__Text__:
Improving HPC System Performance by Predicting Job Resources via Supervised Machine Learning
TimeWednesday, July 314:30pm - 5pm
DescriptionThe majority of our HPC users come from other disciplines than Computer Science. HPC users including computer scientists have difficulties and do not feel proficient enough to decide the required amount of resources for their submitted jobs on the cluster. Consequently, users are encouraged to over-estimate resources for their submitted jobs, so their jobs will not be killing due insufficient resources. This process will waste and devours HPC resources; hence, will lead to inefficient cluster utilization.
We created a supervised machine learning model and integrated it into the Slurm resource manager simulator to predict the amount of required memory resources (Memory) and the required amount of time to run the computation. Our model involved using different machine learning algorithms. Our goal is to integrate and test the proposed supervised machine learning model on the Slurm. We used over 1000 tasks selected from our HPC log files to evaluate the performance and the accuracy of our integrated model. The purpose of our work is to increase the performance of the Slurm by predicting the amount of the required jobs memory resources and the time required for each particular job in order to improve the utilization of the HPC system using our integrated supervised machine learning model.

__Exercise brief__:
Repeat word for word the part of the HPC job resource abstract that begins at "Improving HPC System" and stops after "inefficient cluster utilization.".

Collection entries
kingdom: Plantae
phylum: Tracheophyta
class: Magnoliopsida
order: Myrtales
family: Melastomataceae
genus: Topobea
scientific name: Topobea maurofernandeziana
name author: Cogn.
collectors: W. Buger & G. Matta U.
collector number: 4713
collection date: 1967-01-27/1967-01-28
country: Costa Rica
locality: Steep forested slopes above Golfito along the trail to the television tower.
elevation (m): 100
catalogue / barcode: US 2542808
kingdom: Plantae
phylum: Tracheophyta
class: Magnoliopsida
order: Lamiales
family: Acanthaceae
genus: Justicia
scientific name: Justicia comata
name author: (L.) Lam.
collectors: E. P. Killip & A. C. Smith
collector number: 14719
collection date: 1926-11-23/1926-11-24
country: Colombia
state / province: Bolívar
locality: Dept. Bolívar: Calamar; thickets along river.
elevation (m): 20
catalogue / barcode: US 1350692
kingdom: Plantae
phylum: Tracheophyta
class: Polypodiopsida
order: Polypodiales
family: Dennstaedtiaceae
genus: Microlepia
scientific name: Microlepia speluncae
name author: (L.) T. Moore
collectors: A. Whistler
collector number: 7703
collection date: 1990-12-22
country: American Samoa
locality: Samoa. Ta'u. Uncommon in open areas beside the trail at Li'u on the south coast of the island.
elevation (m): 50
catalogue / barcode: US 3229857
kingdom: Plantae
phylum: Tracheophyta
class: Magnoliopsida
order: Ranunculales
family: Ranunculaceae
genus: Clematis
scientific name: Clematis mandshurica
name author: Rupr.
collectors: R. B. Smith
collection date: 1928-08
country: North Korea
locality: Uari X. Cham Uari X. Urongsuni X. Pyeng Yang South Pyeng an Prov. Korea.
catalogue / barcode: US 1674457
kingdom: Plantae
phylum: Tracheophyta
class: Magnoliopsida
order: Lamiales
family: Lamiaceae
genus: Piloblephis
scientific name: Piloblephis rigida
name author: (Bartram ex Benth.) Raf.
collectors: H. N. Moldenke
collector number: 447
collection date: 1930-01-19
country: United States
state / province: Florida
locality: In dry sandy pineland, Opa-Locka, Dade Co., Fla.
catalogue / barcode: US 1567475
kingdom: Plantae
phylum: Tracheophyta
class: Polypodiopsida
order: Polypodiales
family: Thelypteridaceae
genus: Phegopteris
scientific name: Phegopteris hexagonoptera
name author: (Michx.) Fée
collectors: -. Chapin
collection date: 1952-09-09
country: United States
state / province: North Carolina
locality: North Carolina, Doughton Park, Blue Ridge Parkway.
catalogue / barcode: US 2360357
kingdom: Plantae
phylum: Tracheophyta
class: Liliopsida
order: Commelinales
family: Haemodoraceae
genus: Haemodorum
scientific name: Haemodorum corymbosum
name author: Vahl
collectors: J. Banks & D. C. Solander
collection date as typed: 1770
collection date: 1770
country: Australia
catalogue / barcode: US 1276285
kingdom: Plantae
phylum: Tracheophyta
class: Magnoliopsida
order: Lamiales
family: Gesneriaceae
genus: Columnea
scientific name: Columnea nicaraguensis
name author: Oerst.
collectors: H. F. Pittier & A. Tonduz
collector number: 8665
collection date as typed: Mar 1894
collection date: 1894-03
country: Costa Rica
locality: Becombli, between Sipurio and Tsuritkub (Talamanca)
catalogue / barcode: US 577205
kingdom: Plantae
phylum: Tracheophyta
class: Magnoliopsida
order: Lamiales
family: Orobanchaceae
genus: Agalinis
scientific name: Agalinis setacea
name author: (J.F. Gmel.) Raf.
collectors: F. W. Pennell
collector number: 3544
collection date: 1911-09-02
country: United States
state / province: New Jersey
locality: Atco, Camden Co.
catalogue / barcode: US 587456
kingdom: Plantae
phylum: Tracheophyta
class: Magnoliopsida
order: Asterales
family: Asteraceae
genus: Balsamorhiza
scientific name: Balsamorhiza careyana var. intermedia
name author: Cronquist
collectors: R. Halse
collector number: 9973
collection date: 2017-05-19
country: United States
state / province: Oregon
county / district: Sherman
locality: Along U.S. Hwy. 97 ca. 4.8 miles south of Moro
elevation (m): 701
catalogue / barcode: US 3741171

__Task solution__:
Improving HPC System Performance by Predicting Job Resources via Supervised Machine Learning
TimeWednesday, July 314:30pm - 5pm
DescriptionThe majority of our HPC users come from other disciplines than Computer Science. HPC users including computer scientists have difficulties and do not feel proficient enough to decide the required amount of resources for their submitted jobs on the cluster. Consequently, users are encouraged to over-estimate resources for their submitted jobs, so their jobs will not be killing due insufficient resources. This process will waste and devours HPC resources; hence, will lead to inefficient cluster utilization.